When they returned to Littlecombe late in the afternoon, they found the tea things only half laid out on the kitchen table, and Celeste sitting rigidly on the bench with a paper in her hand, which she was studying with a strained expression.
“What is it, Mummy? Are you all right?” said Delphine, going over to sit beside her.
Celeste swallowed, and frowned as she looked up as if she didn’t recognize them. But then she smiled a little and put the paper down on the table. It was Charles’s latest sketch of Dimity. Dimity’s heart gave one loud, exaggerated beat, like a bell sounding.
“Yes, dearest. I’m fine. I was just tidying up before tea when I found this drawing your father has done. Look at our Dimity, look how lovely she is!” Celeste exclaimed, and though the words were generous, they sounded brittle.
“Gosh-look, Mitzy! You do look very pretty,” said Delphine.
“So he is planning another piece with you in it? Did he say so?” Celeste asked.
“He said something like that, I think,” Dimity said, and though she felt bashful about saying it, a part of her wanted to shout it out-that Celeste had been wrong and Charles did still want to draw her; that he had not moved on and lost interest in her. Celeste took a deep breath and got up from the bench.
“Strange, this turnaround. I had thought it would be that tourist woman next, with her milksop English skin.”
“What tourist woman, Mummy?” said Élodie, opening a packet of biscuits and tipping them out onto a plate. Celeste put her hand to her forehead for a moment, then ran it down to cover her mouth. There were furrows in her brow. “Mummy?”
“Nothing, Élodie. It doesn’t matter.” Celeste put her hands on her hips and surveyed the three of them. “Well! What a gaggle of messy creatures! You’ve been swimming, I see, so you will be hungry. Alors-go and get changed and I will finish the tea. Allez, allez!” She herded them from the room, her cheeriness keeping those same sharp edges as before, and Dimity noticed that she kept her eyes askance, and would not look her in the face.

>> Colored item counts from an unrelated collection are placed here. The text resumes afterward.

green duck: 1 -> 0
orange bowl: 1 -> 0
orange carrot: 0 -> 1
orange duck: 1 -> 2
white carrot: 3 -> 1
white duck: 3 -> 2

Dimity tried to keep the pale blue blouse, but Valentina flew into such a storm when Dimity suggested that it might have blown away that she had to pretend to find it in one of the trees behind the backyard. She got no thanks for returning it, just a scowl and an admonition to peg things more securely.
“You’ve no idea how many meals this blouse has fed you, over the years,” Valentina said. With a pang, Dimity handed it over. She had far more to thank the garment for. It had brought Charles back to her; brought her back from the cliff edge. For the next few days she ran her errands with a springing step, swinging her basket and singing to herself. In the village, one afternoon, she saw Charles sitting outside the pub with the tourist man, the one whose hair was blacker than tar. They were drinking dark ale and talking, and Dimity, giving the pub its usual wide berth, wondered what kind of things men talked about. She wondered if he would tell the man about her-about his muse, and the picture he was planning.